Cotton und Welles vollbrachten jeweils eine schauspielerische Meisterleistung und ließen mit ihrer brillanten Performance einmal mehr die Qualität des ehemaligen “Mercury Theaters” aufhorchen. Lediglich die Dritte im Bunde, Anna Schmidt, bleibt über weite Strecken blass. Ihr wird leider zu wenig Gelegenheit geboten, sich im Verlaufe des Filmes zu entwickeln. Es gelingt ihr nicht, sich des Prädikats des bloßen “Anhängsels” zu entledigen. Möglicherweise ist die als Femme Fatale vorgesehene Rolle mit Alida Valli auch fehlbesetzt, denn den außergewöhnlichen Charme der kühlen, geheimnisvollen und hinterlistigen Blonden, wie man die Femme Fatale aus den Noir-Klassikern wie bspw. Billy Wilders “Double Indemnity” oder Howard Hawks’ “The big Sleep” kennt, versprüht Alida Valli leider zu keinem Zeitpunkt.

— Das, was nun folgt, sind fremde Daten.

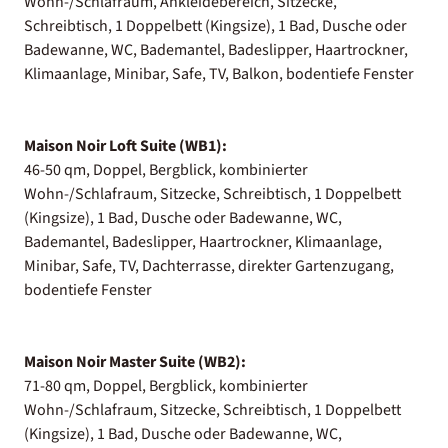
Wohn-/Schlafraum, Ankleidebereich, Sitzecke,
Schreibtisch, 1 Doppelbett (Kingsize), 1 Bad, Dusche oder
Badewanne, WC, Bademantel, Badeslipper, Haartrockner,
Klimaanlage, Minibar, Safe, TV, Balkon, bodentiefe Fenster
Maison Noir Loft Suite (WB1):
46-50 qm, Doppel, Bergblick, kombinierter
Wohn-/Schlafraum, Sitzecke, Schreibtisch, 1 Doppelbett
(Kingsize), 1 Bad, Dusche oder Badewanne, WC,
Bademantel, Badeslipper, Haartrockner, Klimaanlage,
Minibar, Safe, TV, Dachterrasse, direkter Gartenzugang,
bodentiefe Fenster
Maison Noir Master Suite (WB2):
71-80 qm, Doppel, Bergblick, kombinierter
Wohn-/Schlafraum, Sitzecke, Schreibtisch, 1 Doppelbett
(Kingsize), 1 Bad, Dusche oder Badewanne, WC,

Dieser Schwachpunkt tut dem positiven Gesamtbild dieses Filmes aber keinen Abbruch. Der Film ist und bleibt ein hervorragender Thriller, der insbesondere durch seine überzeugende Schwarz-Weiß-Fotographie und das Gespann Cotton/Welles überzeugt. 1949, als “der dritte Mann” den großen Preis des Filmfestivals in Cannes erhielt, kam dem Film schließlich die ihm zustehende internationale Anerkennung zu.